Currently, all the years it takes a drug to go through clinical trials and approval counts against its 20-year patent life. When the patent expires, competitive generic compounds can join the pool.
Former Vanderbilt clinical pharmacologist Alastair J.J. Wood, M.B., Ch.B., has proposed that the FDA reward pharmaceutical companies that conduct post-marketing studies of their products by lengthening their period of exclusivity—postponing the right of generic knockoffs to compete against them.
Wood, Woosley and others also have called for the establishment of an independent agency to monitor drugs once they hit the market.
In 2005, in response to ballyhoo by physicians, legislators and consumer watch groups, the Department of Health and Human Services announced that the FDA would indeed create a new independent Drug Safety Oversight Board.

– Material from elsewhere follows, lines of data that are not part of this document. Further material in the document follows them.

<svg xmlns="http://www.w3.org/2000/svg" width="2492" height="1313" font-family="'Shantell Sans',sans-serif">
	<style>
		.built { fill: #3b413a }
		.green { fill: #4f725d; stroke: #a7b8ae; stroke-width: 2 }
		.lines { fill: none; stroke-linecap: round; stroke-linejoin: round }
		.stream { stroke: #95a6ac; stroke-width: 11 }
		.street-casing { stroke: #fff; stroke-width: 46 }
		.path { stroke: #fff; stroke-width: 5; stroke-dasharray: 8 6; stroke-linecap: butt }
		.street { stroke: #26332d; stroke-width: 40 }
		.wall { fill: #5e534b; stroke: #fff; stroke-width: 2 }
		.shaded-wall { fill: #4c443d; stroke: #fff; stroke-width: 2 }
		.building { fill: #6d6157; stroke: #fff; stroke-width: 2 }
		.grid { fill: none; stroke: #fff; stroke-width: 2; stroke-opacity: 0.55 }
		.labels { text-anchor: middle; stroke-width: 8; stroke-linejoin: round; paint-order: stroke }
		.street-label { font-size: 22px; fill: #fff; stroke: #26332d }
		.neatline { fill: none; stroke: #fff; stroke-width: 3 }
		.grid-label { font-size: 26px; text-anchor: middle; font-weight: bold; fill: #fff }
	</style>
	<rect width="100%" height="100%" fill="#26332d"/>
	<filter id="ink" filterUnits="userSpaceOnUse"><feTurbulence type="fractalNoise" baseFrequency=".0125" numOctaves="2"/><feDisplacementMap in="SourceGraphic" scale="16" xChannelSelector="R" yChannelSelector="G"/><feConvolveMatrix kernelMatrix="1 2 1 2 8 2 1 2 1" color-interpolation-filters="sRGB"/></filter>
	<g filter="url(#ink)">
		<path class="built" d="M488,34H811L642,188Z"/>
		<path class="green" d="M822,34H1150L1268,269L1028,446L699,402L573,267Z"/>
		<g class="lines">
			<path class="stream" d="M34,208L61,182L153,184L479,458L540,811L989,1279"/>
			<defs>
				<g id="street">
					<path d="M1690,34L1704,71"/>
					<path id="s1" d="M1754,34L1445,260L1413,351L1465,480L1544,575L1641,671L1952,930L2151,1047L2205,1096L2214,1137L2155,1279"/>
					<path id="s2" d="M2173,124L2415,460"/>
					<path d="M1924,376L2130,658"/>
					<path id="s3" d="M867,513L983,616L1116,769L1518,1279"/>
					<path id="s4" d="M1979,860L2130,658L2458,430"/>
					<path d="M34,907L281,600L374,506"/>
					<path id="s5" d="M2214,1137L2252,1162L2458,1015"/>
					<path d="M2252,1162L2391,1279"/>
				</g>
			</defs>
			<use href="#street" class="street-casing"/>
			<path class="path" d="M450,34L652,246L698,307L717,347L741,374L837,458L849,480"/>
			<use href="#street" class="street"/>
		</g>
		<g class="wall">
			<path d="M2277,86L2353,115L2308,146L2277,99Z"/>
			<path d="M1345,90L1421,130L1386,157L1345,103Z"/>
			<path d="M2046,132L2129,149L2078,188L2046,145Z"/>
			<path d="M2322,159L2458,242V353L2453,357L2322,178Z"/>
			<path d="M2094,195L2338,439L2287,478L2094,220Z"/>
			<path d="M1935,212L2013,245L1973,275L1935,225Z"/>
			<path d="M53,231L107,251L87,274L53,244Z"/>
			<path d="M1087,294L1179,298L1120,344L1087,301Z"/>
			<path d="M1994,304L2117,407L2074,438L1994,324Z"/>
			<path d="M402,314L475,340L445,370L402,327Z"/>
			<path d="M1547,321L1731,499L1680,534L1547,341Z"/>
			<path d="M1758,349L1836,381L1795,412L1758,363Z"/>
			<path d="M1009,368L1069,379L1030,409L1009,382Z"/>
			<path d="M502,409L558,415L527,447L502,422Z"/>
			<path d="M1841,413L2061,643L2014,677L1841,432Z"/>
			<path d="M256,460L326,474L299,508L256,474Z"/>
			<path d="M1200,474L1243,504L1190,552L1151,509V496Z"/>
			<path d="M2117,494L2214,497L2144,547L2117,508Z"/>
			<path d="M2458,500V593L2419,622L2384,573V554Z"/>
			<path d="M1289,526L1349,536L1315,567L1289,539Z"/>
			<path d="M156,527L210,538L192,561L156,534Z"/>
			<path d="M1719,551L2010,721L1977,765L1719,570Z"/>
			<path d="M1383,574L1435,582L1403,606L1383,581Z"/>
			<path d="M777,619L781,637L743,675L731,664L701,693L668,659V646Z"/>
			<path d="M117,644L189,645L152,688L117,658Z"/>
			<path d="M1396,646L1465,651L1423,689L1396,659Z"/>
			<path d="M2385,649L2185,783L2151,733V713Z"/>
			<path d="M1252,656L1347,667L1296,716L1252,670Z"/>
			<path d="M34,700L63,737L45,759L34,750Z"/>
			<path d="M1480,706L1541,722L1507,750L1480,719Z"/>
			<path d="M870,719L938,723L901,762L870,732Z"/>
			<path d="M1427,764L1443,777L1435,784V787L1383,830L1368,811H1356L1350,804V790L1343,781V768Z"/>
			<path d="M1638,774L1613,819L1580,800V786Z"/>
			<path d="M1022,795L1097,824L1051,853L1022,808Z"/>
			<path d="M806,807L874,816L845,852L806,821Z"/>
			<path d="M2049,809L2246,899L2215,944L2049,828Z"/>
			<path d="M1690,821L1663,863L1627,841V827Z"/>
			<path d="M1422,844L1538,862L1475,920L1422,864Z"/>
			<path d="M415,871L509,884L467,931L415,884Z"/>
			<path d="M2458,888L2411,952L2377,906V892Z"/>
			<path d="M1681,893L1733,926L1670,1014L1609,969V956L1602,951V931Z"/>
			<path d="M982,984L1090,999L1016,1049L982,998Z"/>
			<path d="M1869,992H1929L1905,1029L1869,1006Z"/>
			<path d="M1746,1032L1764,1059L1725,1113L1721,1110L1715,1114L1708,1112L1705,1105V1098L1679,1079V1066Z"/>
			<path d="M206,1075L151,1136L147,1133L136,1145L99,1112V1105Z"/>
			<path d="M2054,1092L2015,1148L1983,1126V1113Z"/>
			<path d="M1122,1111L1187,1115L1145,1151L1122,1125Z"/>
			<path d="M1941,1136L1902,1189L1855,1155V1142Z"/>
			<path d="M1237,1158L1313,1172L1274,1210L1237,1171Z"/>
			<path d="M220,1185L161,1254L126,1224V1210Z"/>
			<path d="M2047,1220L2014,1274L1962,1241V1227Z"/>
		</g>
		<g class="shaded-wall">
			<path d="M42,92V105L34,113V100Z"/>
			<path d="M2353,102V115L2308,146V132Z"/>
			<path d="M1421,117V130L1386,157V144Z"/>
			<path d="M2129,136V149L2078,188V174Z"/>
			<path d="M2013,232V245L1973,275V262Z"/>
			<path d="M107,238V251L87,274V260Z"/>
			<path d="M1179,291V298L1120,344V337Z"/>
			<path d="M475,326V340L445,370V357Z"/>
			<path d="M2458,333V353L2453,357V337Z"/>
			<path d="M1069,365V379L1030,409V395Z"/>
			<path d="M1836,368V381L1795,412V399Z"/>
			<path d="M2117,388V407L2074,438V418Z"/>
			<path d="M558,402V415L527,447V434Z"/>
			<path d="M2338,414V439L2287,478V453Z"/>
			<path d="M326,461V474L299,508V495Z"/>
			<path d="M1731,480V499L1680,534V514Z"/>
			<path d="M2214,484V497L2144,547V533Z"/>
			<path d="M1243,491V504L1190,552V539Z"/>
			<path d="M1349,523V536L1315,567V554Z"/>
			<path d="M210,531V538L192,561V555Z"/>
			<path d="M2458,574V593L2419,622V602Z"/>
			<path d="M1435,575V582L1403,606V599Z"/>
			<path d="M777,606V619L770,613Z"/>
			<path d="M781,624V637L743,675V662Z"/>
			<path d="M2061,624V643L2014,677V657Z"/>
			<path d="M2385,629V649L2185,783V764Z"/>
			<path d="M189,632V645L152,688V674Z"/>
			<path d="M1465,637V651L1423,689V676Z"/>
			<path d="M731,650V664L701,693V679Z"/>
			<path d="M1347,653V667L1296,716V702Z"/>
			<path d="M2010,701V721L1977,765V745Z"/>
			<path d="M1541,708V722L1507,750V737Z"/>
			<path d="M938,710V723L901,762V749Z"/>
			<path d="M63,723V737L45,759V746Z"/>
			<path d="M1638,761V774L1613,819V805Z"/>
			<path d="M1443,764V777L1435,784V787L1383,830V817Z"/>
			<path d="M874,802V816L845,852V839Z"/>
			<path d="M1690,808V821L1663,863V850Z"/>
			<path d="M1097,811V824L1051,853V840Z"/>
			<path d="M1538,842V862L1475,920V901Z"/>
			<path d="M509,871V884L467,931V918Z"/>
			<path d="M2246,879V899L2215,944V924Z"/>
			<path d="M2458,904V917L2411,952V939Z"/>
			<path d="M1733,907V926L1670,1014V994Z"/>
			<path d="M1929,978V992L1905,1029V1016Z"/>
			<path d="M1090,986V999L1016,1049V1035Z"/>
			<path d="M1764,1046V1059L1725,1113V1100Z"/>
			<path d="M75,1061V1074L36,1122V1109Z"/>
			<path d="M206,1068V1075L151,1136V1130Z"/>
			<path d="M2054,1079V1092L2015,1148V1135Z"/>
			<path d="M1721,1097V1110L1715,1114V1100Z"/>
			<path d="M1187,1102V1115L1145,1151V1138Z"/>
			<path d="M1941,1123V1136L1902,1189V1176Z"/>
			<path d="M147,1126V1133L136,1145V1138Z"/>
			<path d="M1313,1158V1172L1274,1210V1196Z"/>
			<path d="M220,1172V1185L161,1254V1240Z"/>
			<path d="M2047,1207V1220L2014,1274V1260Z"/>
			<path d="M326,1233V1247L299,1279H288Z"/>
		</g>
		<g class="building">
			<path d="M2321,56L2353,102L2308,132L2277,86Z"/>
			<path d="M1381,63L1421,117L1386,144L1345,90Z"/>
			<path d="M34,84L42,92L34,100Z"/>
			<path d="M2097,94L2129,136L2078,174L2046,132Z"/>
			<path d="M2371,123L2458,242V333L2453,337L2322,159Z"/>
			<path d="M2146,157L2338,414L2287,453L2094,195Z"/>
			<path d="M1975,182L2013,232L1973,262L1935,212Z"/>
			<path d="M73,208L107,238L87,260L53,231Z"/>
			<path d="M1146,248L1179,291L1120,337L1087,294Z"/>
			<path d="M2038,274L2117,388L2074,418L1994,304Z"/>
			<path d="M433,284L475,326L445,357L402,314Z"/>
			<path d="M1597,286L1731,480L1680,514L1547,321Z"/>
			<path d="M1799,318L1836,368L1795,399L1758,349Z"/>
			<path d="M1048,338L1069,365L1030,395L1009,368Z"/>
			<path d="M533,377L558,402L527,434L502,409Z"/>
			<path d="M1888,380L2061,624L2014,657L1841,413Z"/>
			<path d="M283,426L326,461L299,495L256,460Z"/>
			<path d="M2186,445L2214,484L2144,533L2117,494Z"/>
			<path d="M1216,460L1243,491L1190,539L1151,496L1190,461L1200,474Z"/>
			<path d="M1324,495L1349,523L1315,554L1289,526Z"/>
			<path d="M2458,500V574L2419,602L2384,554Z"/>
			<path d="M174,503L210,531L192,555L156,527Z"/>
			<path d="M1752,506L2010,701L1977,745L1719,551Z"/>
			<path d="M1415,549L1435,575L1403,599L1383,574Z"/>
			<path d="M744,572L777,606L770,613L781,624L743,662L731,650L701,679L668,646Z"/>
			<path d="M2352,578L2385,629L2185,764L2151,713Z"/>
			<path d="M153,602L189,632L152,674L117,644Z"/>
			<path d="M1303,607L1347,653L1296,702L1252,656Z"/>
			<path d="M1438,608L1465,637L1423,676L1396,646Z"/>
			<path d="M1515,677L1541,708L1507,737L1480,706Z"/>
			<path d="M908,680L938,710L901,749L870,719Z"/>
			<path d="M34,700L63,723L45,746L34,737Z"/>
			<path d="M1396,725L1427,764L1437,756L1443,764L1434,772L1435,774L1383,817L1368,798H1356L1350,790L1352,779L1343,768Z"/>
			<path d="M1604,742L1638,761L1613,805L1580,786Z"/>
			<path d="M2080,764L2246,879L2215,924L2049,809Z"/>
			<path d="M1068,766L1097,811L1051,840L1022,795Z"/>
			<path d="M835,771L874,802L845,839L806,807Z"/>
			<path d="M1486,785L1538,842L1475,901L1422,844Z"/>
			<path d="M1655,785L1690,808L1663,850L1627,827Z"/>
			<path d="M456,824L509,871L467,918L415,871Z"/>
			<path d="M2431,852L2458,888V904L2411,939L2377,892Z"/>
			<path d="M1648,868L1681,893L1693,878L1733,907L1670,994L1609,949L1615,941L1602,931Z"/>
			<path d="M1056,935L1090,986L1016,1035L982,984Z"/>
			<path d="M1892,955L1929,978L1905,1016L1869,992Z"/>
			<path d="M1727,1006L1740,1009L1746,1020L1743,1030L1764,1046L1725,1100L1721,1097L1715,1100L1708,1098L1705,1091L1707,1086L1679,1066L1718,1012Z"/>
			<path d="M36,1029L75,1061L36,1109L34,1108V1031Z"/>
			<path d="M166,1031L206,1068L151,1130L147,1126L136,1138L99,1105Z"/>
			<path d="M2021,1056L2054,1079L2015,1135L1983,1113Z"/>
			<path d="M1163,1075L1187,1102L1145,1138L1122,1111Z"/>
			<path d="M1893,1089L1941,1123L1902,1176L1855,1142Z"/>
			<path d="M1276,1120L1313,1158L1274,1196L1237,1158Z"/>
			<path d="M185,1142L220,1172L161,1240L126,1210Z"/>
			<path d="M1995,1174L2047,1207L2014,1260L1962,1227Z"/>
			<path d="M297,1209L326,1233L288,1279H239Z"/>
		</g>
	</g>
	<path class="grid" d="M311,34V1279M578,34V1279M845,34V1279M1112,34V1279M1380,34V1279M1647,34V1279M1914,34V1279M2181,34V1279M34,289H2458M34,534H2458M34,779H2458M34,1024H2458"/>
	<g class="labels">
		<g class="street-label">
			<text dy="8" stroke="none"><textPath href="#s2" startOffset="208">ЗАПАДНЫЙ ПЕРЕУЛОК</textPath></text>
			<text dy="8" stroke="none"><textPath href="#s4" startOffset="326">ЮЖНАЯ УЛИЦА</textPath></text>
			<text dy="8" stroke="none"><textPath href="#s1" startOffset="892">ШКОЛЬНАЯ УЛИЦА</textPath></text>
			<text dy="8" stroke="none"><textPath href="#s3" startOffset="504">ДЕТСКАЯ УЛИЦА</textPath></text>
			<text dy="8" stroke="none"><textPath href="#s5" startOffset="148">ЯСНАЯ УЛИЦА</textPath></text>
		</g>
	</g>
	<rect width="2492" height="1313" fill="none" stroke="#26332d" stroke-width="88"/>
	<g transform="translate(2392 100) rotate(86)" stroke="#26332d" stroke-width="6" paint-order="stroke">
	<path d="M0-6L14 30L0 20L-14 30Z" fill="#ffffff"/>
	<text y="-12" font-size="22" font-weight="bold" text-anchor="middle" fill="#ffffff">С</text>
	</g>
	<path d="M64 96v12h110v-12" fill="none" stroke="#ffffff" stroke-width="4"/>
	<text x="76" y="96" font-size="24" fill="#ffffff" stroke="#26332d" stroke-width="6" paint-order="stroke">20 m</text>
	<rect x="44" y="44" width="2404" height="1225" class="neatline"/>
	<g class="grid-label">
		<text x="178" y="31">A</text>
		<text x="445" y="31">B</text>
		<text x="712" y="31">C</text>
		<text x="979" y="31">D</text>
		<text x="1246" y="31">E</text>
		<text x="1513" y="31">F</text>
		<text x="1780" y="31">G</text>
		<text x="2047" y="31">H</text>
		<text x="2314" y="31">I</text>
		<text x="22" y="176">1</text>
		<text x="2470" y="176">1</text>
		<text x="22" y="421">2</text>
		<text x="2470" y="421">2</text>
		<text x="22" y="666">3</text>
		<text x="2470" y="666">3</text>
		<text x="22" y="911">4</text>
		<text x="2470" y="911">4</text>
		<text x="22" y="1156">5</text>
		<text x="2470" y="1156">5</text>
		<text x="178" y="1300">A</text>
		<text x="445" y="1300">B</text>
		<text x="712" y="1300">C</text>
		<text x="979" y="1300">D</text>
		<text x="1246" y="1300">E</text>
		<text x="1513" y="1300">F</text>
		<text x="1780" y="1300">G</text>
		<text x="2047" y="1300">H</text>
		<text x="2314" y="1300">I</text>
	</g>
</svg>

Its purpose is to promote a culture of openness and to provide emerging information to patients and doctors about the risks and benefits of medications. The board is composed of FDA employees and various government employees who consult with medical experts and patient and consumer groups.
While this was a step in the right direction, some experts wondered whether it was sufficiently independent or had the authority and resources necessary to do the job.
“Society takes a calculated risk every time we release a new drug onto the market,” Ray notes. “There needs to be someone, some independent authority, in place to make hard decisions.”